FE thinc: India Inc will have to learn to live with risks abroad

FE ThincRahul Shukla, MD and head of corporate banking, Citi bank India, Shobhana Subramanian, assistant managing editor, The Financial Express, Anil Sardana, managing director, Tata Power.

FE thinc: Challenges Indian companies face as they invest and expand abroad, and what they are doing to protect their interests.

Shobhana Subramanian, assistant managing editor, The Financial Express: Good evening ladies and gentlemen and thank you all for being here. I welcome you all to the first edition of FE thinc. Before we start the discussion, a few words on Fe thinc. The idea is, much like the name suggests, to make the discussion a thought-provoking one, not necessarily coming up with all the solutions but nevertheless having a meaningful-enough interaction that will help corporations move in the right direction. We're kicking off the inaugural edition of thinc with a discussion on challenges and risks that India Inc faces as it invests and expands abroad. And what leading-edge companies are doing to protect their interests as they expand globally. What makes the subject relevant is the recent ouster of GMR from the $511-million airport modernisation project in the Maldives. That has re-focused the spotlight on foreign investments facing political risks. Other Indian corporations have also faced roadblocks.

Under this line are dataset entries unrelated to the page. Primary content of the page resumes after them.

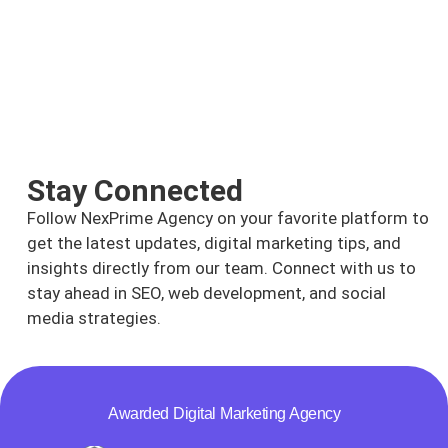
Stay Connected
Follow NexPrime Agency on your favorite platform to
get the latest updates, digital marketing tips, and
insights directly from our team. Connect with us to
stay ahead in SEO, web development, and social
media strategies.
Awarded Digital Marketing Agency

Essar's $750-million investment in Zimbabwe, for instance, as also Jindal's $2.1-billion project in Bolivia have both drawn attention to the challenges of investing abroad. Given persistently high commodity prices, the risk of resource nationalism is only likely to grow and, moreover, tactics used by governments to extract value from their natural resources will become more sophisticated. Mr Anil Sardana, since Tata Power has made some large investments in coal mines in countries like Indonesia, it would be interesting to get your views.

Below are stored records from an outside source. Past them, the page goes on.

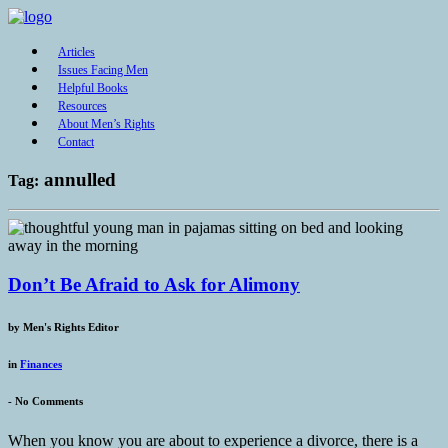
Articles
Issues Facing Men
Helpful Books
Resources
About Men’s Rights
Contact
annulled
Tag:
Don’t Be Afraid to Ask for Alimony
by
Men's Rights Editor
in
Finances
-
No Comments
When you know you are about to experience a divorce, there is a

Anil Sardana, managing director, Tata Power: Yes, political risk is a big issue as is politics. But I don't think one should read into it as an Indonesian issue. Much before OPEC came into existence, there were players who were hobnobbing with each other and setting up a procedure through which all oil producers may come together. Today it is a formal organization and we can say that political risk is beyond politicians and where a group of people have come to decide the oil prices. Through a collective agreement they can set only a higher oil price. I see this phenomenon happening for every resource. You may say they may do it for the welfare of the local people. When they find that oil producers charge why should people who produce coal, iron ore or any other ore not have a similar policy? If we look at coal, especially at thermal coal, between three nations you have 98% of the world's exports, Australia, Indonesian and South Africa. Between these three countries, they reach the same price. That can't be sudden. So you may say that it is a political issue in Indonesia but I believe it is not. It is an economic decision somebody has taken, much like it was taken, for oil many years before. They have decided to charge collectively and arrive at the same price, of course, through different means. Indonesia says I will announce a price every month, Australia says I will announce 23% carbon tax, South Africa says I will give you parity with state-owned electricity utility purchases. I think one has to read without doubt that all resources worldwide today will either get into two types of contracts.